Text shown ->
====

Re the question of travel shock:
I suppose an experiment with the same wine ocean freighted vs air freighted might demonstrate something…has anyone ever done this??

On the subject of breathing wine:Some of us have done experiments and none of them has shown a clear advantage of ‘breathing’ a wine. Whenever the subject somes up, somebody says, But I have seen it with my own eyes! It happened to me yesterday.!! I was drinking a bottle of Barolo and clearly the last glass was the best!!

I find this thread fascinating - and shows the true difficulty in ‘objectively and definitively’ showing any proof about travel shock.

I really like the way the OP went about this, using a tried and tried ‘triangle test’ to ensure that a) folks could note a difference between the samples first and foremost and then b) a preference for one vs the other. Straightforward and easily quantifiable.

I think this concept could be applied to so many ‘conventional wisdoms’ many hold near and dear about wine - bottle shock, unfiltered vs filtered wines, wines bottled with different levels or zero sulfur, wines bottled under different closures. Many folks ASSUME they know which one they prefer but do not objectively ‘test’ to see if this is truly the case or not.

====

Record excerpts ->
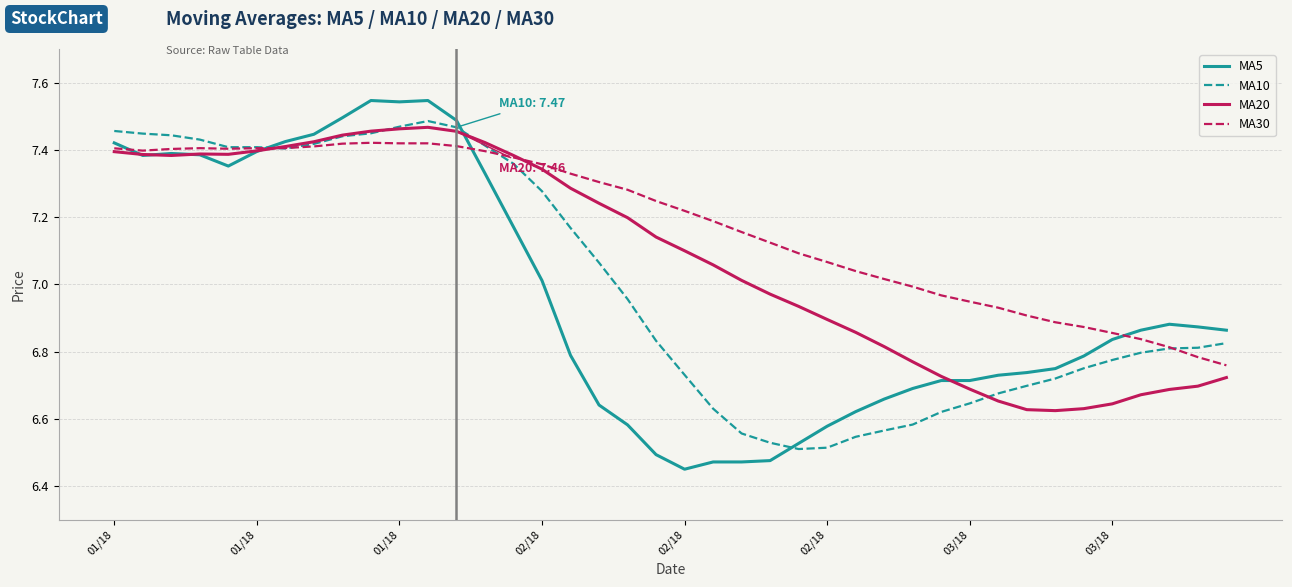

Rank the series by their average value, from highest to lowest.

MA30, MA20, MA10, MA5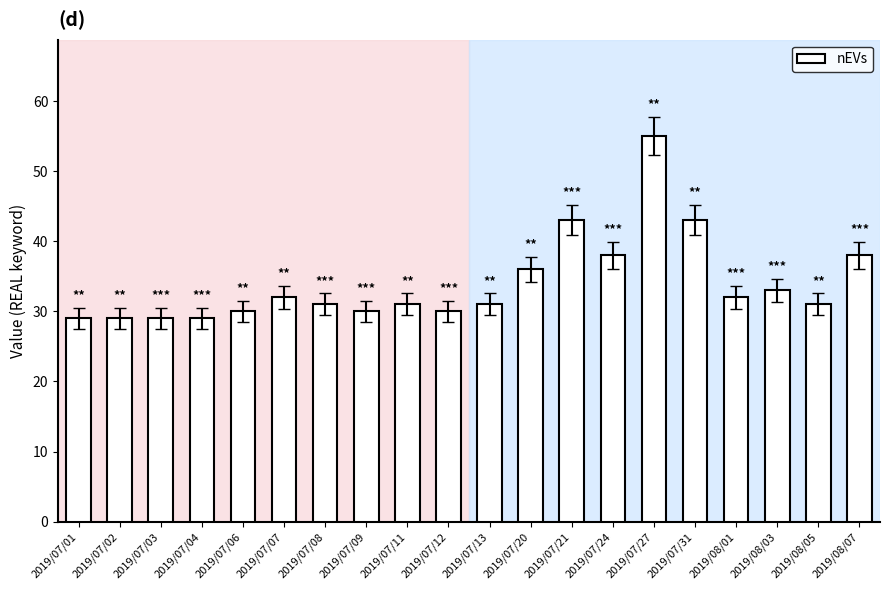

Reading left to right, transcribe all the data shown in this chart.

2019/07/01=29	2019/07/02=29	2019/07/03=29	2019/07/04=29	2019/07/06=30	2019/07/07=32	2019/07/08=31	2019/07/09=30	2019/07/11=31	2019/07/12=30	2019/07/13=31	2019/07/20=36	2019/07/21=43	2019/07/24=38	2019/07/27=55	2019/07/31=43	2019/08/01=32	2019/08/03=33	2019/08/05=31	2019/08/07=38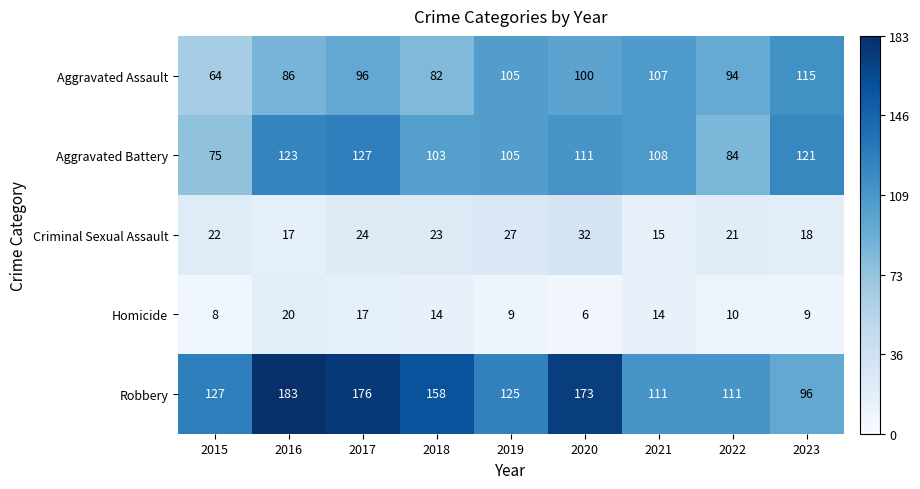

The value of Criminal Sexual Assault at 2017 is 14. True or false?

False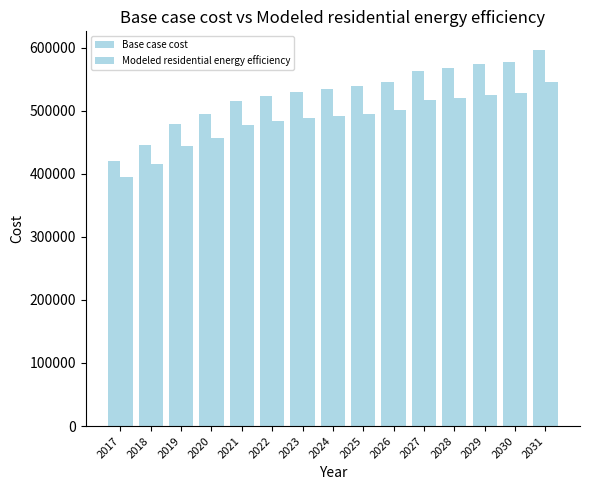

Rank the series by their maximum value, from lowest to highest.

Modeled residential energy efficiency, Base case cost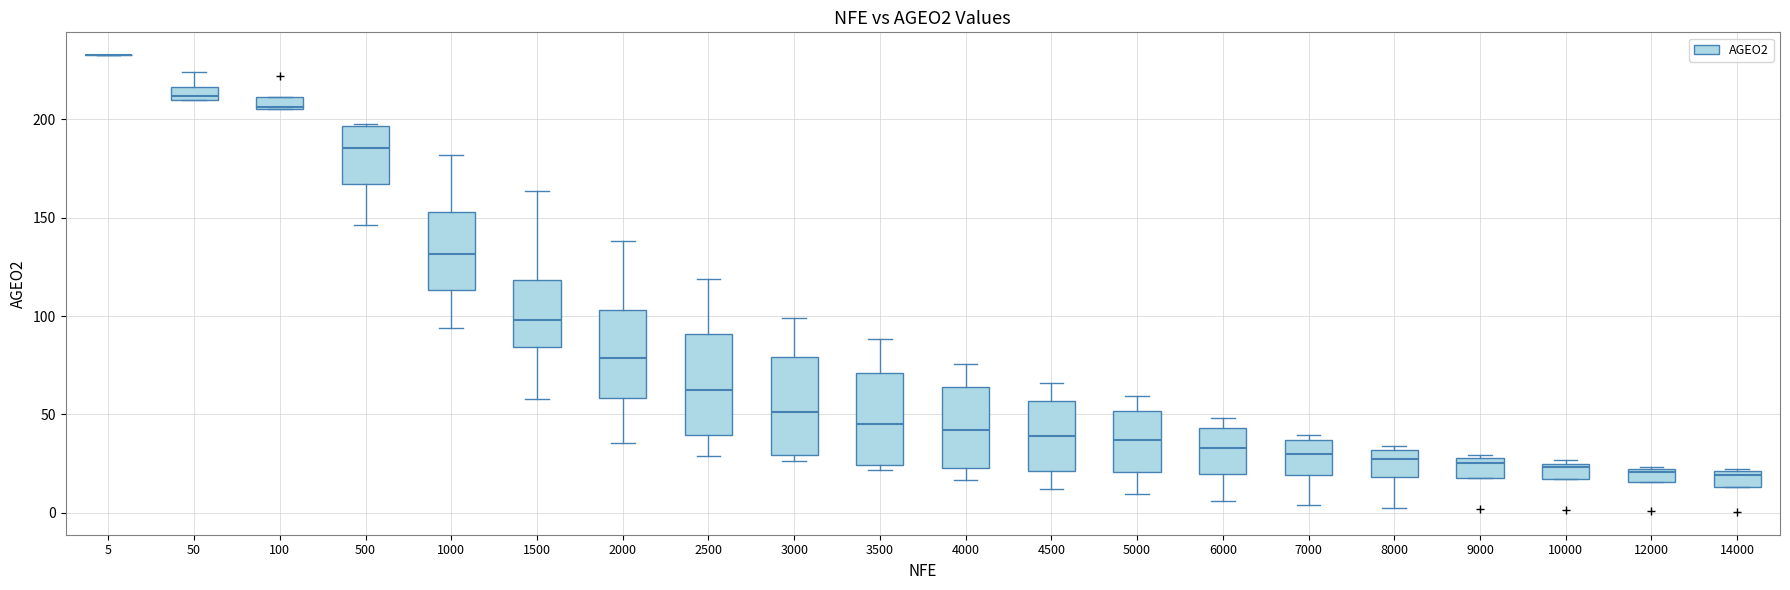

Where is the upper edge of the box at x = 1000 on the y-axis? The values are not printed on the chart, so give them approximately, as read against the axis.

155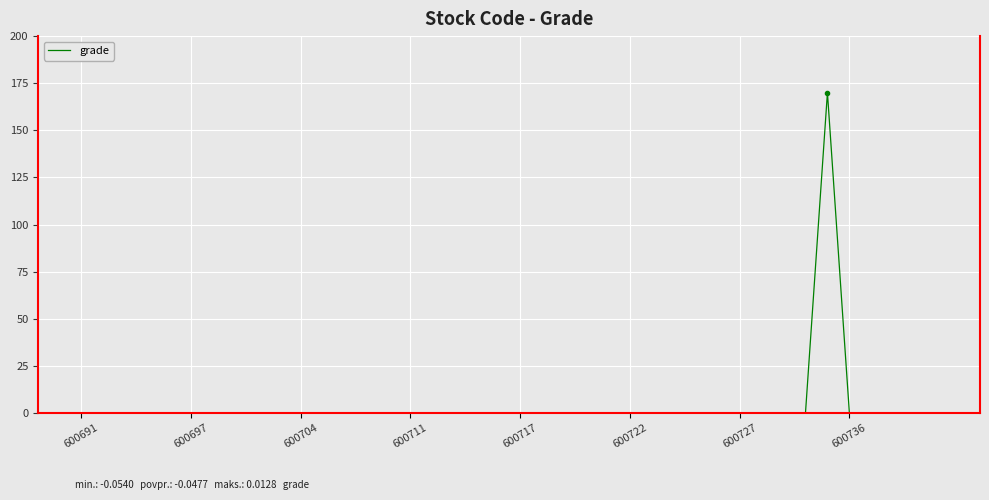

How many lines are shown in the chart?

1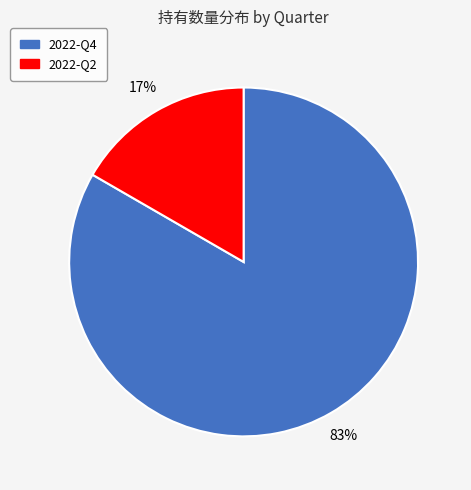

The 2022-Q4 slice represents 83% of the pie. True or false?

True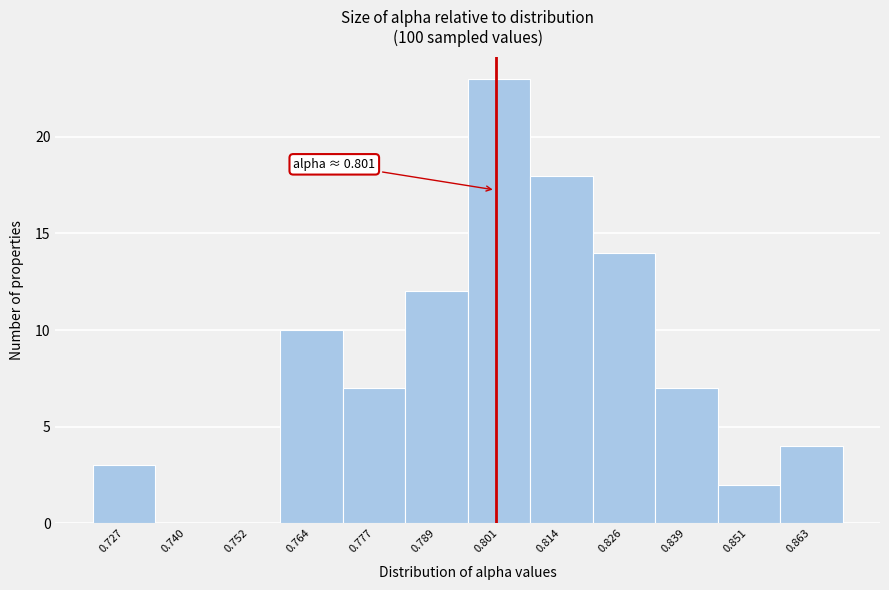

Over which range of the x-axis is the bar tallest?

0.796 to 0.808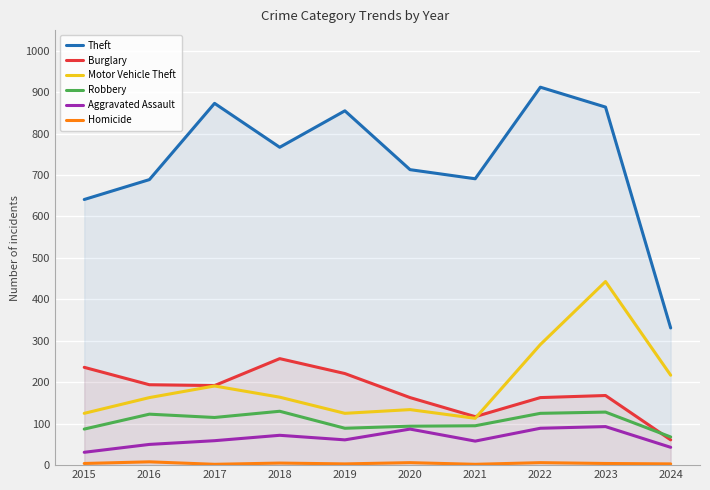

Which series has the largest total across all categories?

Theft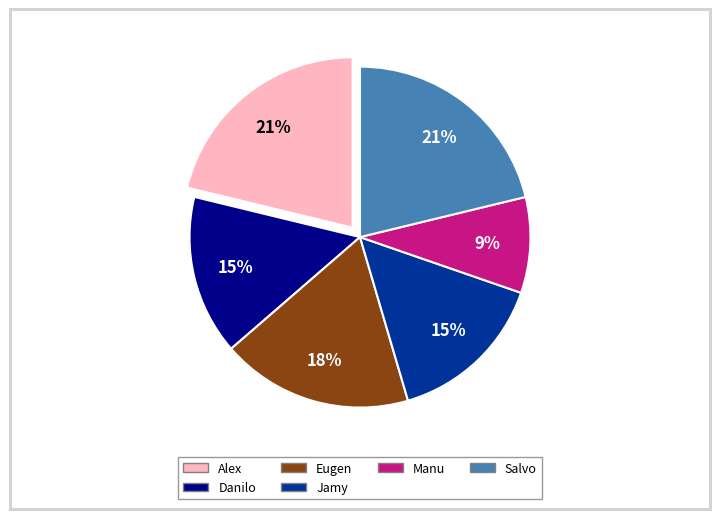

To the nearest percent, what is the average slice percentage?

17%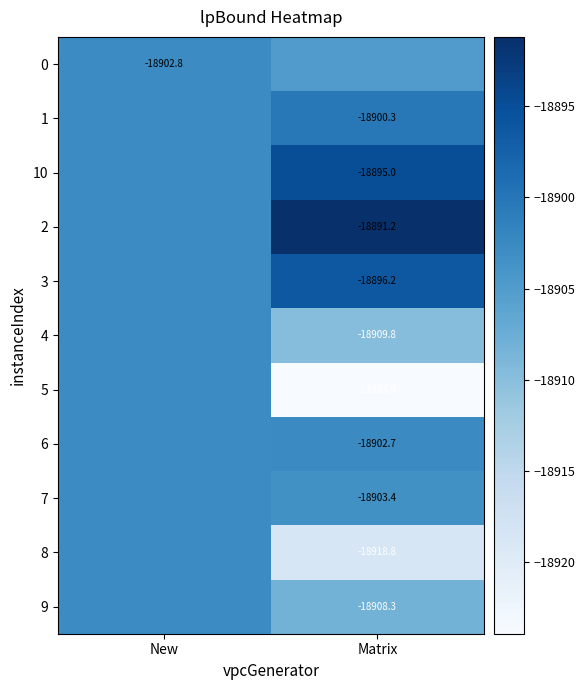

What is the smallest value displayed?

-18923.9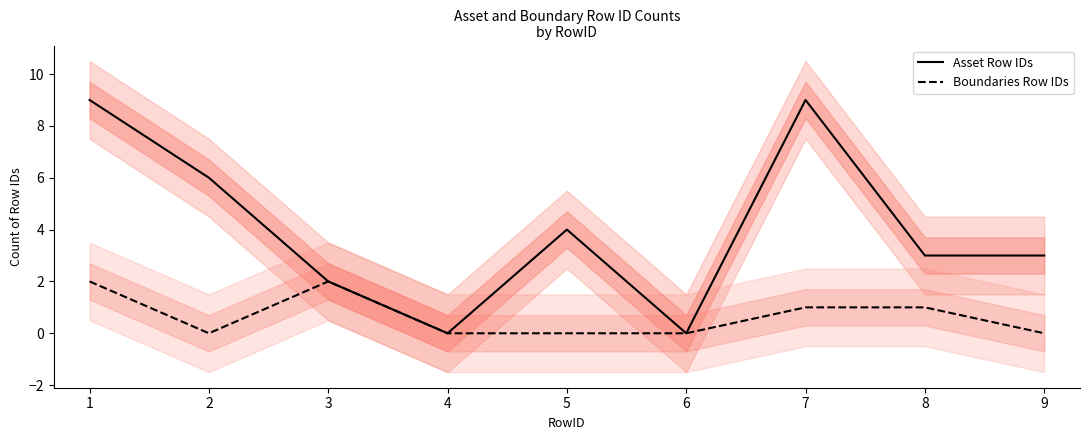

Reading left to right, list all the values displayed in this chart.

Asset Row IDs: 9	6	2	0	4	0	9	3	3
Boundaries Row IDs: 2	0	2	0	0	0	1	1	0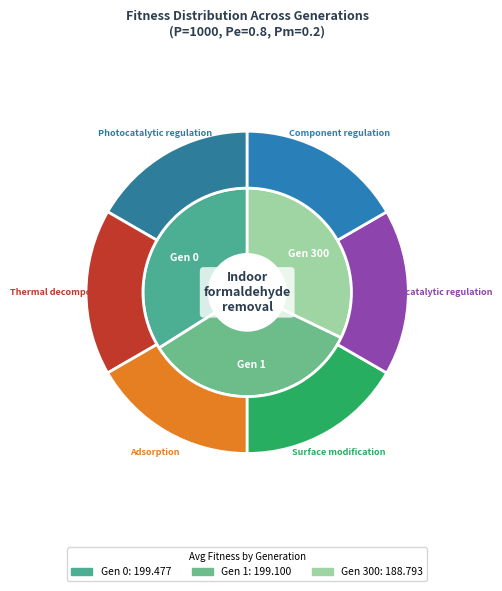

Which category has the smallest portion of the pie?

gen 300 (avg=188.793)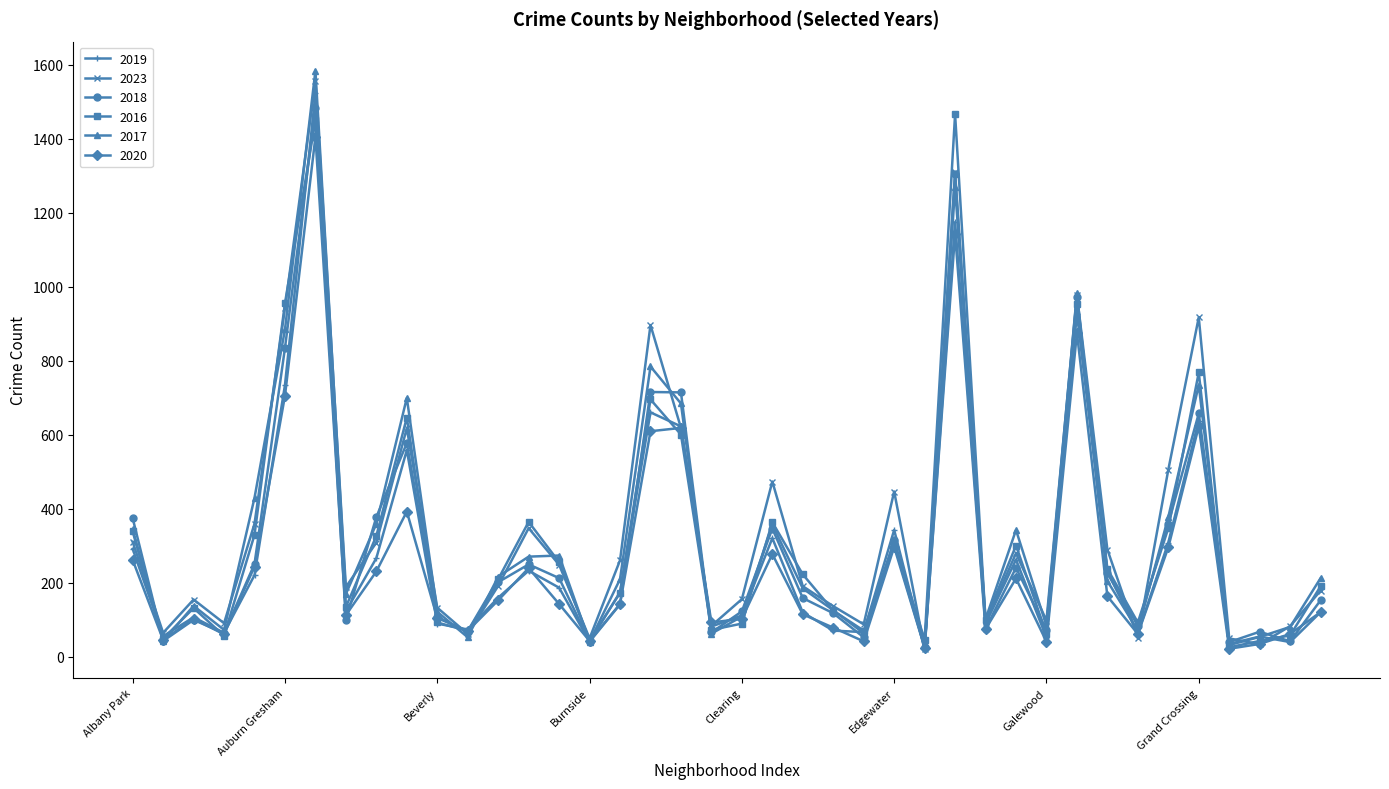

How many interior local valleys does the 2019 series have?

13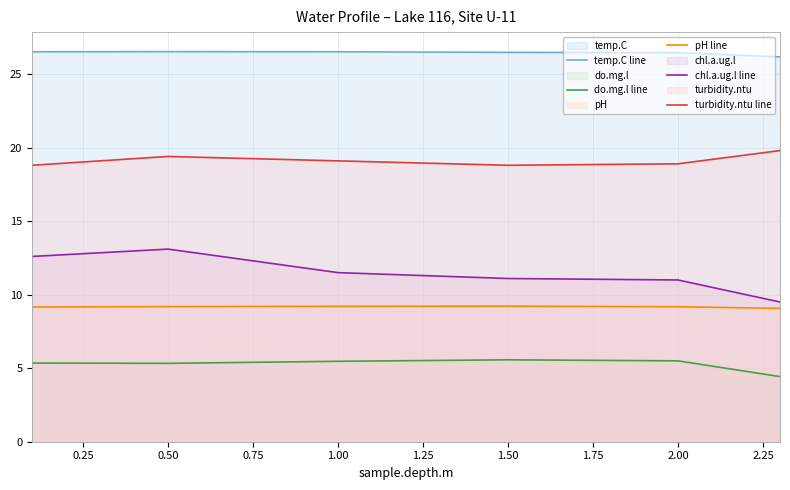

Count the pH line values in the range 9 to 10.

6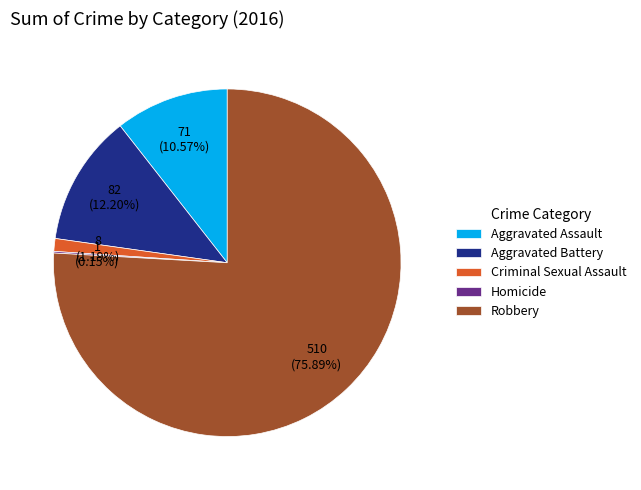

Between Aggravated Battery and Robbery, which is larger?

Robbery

====

Exercise details ->
Can you write out the part of the wine discussion above starting at "I really like" and ending at "and easily quantifiable."?

Answer to the problem ->
I really like the way the OP went about this, using a tried and tried ‘triangle test’ to ensure that a) folks could note a difference between the samples first and foremost and then b) a preference for one vs the other. Straightforward and easily quantifiable.